▸ **WORK INSTRUCTIONS**: Retype verbatim the part of the records that opens with the line containing "subtitle Liste des" and closes with the line containing "table_cell 1,45 [893, 790, 959, 839]", including both of those lines.

[Box coordinate listings]
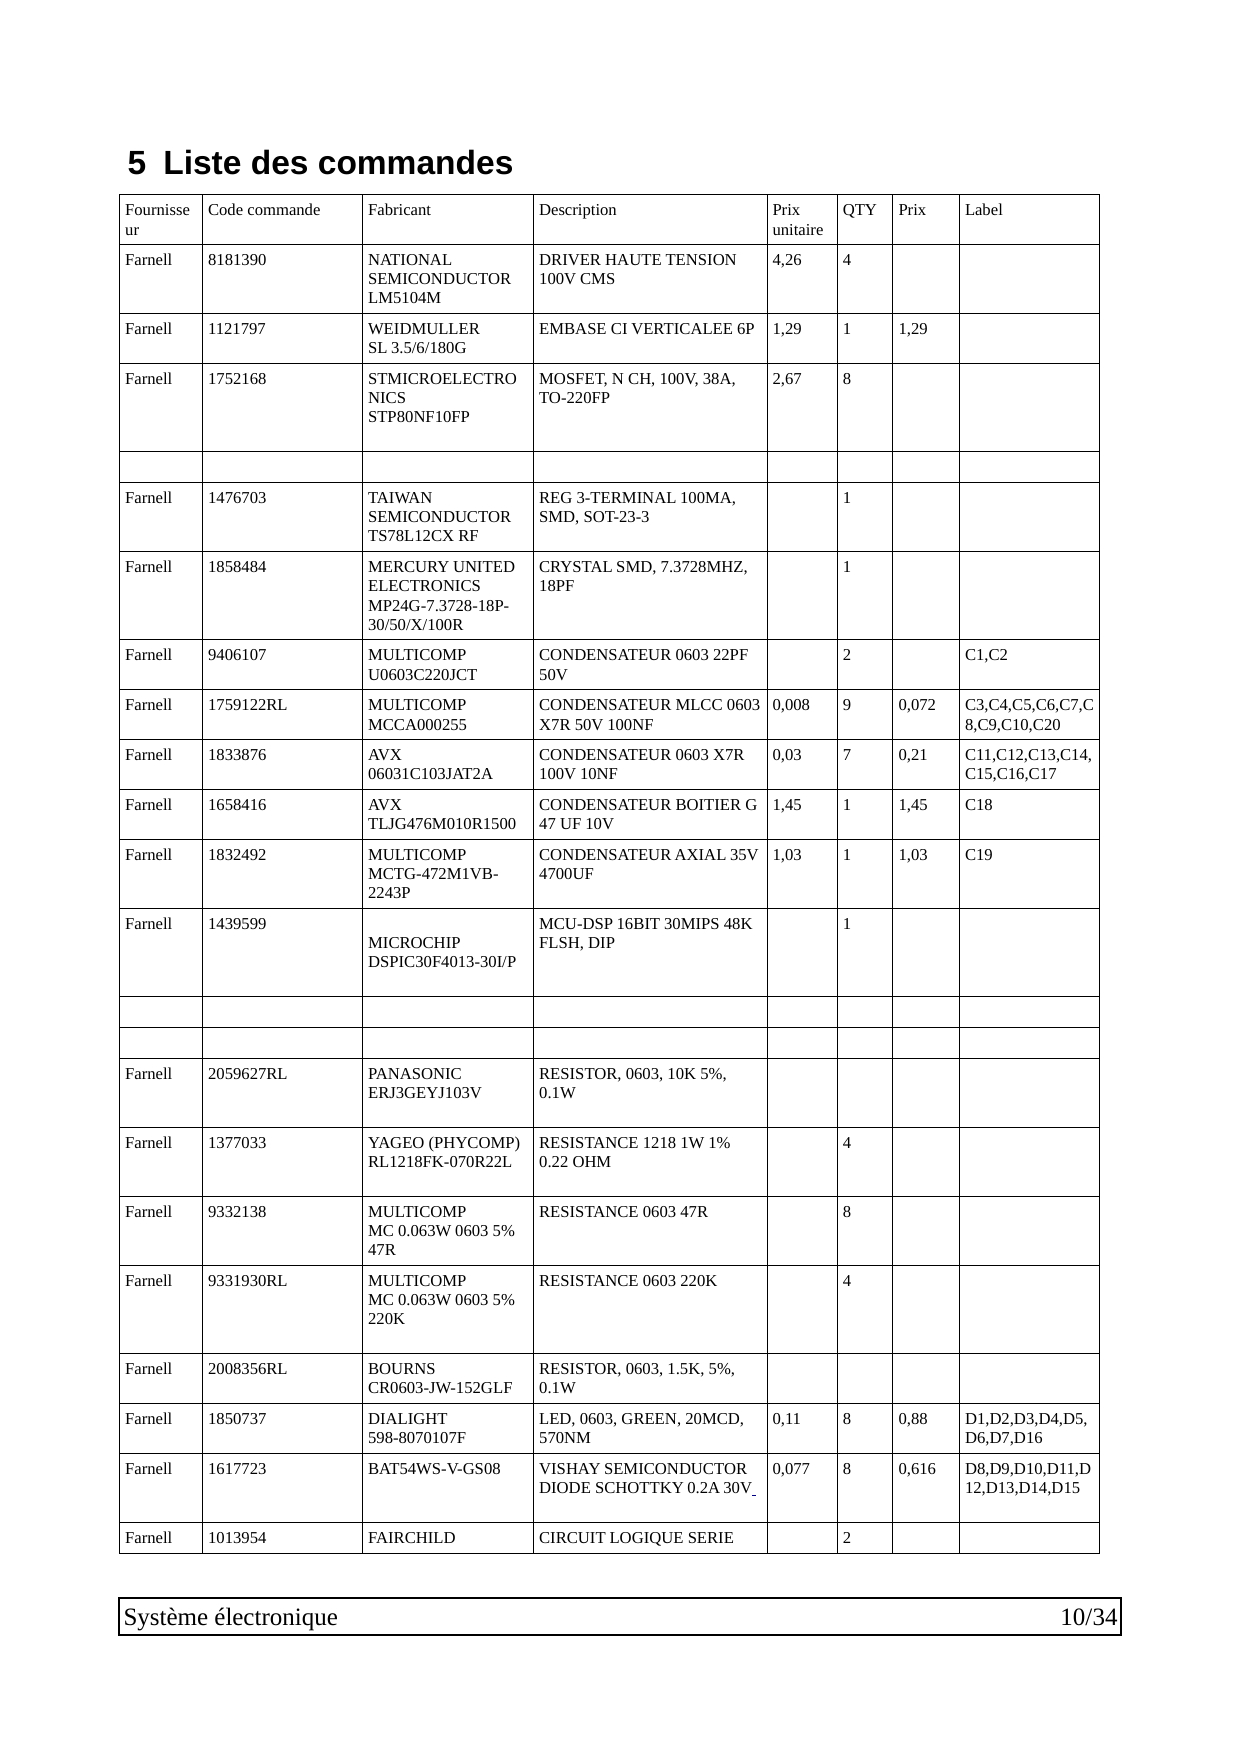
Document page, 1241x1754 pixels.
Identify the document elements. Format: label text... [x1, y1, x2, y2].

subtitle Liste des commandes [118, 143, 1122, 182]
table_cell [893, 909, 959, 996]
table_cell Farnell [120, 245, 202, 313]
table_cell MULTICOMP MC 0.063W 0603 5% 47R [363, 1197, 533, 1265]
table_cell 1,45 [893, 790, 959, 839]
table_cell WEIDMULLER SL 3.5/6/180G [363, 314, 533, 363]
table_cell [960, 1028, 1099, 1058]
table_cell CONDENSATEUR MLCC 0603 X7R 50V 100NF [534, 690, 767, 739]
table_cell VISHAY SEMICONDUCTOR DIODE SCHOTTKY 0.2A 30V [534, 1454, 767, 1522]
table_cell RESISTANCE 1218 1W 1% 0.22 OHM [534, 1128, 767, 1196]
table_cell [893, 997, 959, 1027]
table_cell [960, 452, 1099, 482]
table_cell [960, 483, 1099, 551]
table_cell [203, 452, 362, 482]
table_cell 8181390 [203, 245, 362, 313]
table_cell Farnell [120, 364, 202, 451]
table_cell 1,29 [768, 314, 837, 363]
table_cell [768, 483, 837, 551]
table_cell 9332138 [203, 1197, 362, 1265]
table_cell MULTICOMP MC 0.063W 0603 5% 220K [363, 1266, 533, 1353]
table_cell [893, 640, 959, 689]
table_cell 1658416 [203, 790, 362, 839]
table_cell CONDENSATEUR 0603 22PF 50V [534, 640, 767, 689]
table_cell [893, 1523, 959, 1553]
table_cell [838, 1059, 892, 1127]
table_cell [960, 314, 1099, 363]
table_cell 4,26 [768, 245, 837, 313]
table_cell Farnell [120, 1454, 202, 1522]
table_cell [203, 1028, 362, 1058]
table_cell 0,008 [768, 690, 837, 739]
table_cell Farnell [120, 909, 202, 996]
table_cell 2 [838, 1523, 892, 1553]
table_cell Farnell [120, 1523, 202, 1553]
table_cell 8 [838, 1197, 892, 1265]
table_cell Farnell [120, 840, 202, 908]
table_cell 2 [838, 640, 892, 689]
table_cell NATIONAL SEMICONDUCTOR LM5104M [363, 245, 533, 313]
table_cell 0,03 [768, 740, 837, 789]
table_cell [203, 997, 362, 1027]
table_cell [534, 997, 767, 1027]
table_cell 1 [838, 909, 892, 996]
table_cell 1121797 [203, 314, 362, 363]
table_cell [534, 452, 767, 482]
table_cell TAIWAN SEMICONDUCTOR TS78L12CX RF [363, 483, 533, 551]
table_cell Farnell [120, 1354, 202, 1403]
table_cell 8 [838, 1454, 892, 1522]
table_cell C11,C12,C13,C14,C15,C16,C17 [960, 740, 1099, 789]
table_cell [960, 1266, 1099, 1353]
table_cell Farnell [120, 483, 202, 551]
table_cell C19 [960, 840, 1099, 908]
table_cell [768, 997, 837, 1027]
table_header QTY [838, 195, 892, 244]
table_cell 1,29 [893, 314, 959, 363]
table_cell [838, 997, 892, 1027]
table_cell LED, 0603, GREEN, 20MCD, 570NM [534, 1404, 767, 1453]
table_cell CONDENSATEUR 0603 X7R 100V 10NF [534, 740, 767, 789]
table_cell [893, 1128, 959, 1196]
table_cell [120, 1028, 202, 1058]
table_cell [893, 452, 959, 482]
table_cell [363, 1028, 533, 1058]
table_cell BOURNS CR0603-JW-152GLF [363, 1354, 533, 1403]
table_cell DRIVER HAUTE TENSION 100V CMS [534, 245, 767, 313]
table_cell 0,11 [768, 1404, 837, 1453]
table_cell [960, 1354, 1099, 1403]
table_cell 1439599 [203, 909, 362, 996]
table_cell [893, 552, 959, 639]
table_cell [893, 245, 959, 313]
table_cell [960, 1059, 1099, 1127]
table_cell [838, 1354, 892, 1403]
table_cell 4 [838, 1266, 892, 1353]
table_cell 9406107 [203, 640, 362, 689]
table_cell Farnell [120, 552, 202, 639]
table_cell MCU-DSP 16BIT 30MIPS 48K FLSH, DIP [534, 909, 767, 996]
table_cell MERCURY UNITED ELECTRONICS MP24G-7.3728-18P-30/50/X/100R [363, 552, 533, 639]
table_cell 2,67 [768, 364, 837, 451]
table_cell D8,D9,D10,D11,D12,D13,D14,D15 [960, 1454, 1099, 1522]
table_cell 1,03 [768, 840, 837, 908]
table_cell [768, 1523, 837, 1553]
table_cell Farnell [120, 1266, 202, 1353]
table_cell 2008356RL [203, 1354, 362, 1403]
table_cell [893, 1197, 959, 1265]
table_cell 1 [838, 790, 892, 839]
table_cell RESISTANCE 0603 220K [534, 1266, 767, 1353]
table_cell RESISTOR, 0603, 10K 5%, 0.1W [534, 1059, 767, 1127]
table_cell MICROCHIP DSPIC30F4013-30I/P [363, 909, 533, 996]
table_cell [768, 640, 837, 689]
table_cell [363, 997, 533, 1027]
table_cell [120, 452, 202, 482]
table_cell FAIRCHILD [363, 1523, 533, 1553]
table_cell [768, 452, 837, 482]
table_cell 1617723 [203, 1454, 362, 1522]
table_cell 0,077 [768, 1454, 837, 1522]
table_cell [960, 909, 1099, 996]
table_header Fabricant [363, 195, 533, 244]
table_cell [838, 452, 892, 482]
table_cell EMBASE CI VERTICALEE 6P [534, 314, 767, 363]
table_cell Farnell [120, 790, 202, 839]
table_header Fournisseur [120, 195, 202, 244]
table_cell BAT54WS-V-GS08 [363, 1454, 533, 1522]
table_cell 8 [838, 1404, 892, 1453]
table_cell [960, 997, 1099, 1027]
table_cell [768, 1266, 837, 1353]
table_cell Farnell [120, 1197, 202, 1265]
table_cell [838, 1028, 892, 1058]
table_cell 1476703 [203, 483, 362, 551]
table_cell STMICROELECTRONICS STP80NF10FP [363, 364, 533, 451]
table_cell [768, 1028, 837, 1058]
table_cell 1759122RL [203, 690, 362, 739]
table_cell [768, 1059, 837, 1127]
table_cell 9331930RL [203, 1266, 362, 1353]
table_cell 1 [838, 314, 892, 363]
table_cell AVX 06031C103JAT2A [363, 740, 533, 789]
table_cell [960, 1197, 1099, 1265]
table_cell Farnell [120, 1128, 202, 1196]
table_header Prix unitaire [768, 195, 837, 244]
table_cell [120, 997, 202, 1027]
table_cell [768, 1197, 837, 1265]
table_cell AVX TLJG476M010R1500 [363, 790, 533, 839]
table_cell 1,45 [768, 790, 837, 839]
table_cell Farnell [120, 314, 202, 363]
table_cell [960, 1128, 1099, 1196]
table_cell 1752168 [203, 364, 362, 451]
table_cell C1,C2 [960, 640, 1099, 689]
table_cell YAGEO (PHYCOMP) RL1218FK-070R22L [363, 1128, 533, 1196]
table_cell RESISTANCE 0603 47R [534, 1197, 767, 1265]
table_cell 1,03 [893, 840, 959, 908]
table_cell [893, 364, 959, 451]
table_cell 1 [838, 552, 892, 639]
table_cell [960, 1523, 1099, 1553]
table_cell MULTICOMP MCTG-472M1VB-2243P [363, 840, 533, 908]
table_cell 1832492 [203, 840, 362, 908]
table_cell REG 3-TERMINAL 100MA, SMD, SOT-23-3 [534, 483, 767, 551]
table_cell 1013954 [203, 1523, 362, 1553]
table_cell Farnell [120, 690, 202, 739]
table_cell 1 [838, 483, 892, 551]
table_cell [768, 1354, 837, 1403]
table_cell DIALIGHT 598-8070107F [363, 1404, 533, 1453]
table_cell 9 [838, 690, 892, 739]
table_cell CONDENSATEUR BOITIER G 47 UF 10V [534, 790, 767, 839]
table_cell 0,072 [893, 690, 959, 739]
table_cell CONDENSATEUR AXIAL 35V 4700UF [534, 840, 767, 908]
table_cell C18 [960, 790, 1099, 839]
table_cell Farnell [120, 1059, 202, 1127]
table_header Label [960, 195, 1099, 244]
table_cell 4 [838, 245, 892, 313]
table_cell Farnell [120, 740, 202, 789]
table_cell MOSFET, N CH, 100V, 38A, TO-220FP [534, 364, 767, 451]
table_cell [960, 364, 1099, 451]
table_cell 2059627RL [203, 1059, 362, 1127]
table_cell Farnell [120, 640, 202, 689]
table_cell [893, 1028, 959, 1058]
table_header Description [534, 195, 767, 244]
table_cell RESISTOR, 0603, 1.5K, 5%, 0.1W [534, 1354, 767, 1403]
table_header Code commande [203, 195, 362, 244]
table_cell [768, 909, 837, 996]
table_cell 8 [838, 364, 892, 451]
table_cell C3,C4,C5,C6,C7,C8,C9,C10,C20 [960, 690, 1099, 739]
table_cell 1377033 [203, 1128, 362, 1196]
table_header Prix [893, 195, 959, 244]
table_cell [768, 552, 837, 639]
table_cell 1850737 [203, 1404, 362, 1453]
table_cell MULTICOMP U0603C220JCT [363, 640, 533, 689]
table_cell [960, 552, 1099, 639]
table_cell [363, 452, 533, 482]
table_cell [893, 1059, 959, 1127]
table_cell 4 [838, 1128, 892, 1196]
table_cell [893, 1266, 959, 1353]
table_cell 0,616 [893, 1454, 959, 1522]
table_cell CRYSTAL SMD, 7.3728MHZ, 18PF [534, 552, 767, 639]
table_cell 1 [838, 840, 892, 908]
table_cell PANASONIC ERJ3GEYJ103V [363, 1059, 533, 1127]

▸ **FINAL ANSWER**:
subtitle Liste des commandes [118, 143, 1122, 182]
table_cell [893, 909, 959, 996]
table_cell Farnell [120, 245, 202, 313]
table_cell MULTICOMP MC 0.063W 0603 5% 47R [363, 1197, 533, 1265]
table_cell 1,45 [893, 790, 959, 839]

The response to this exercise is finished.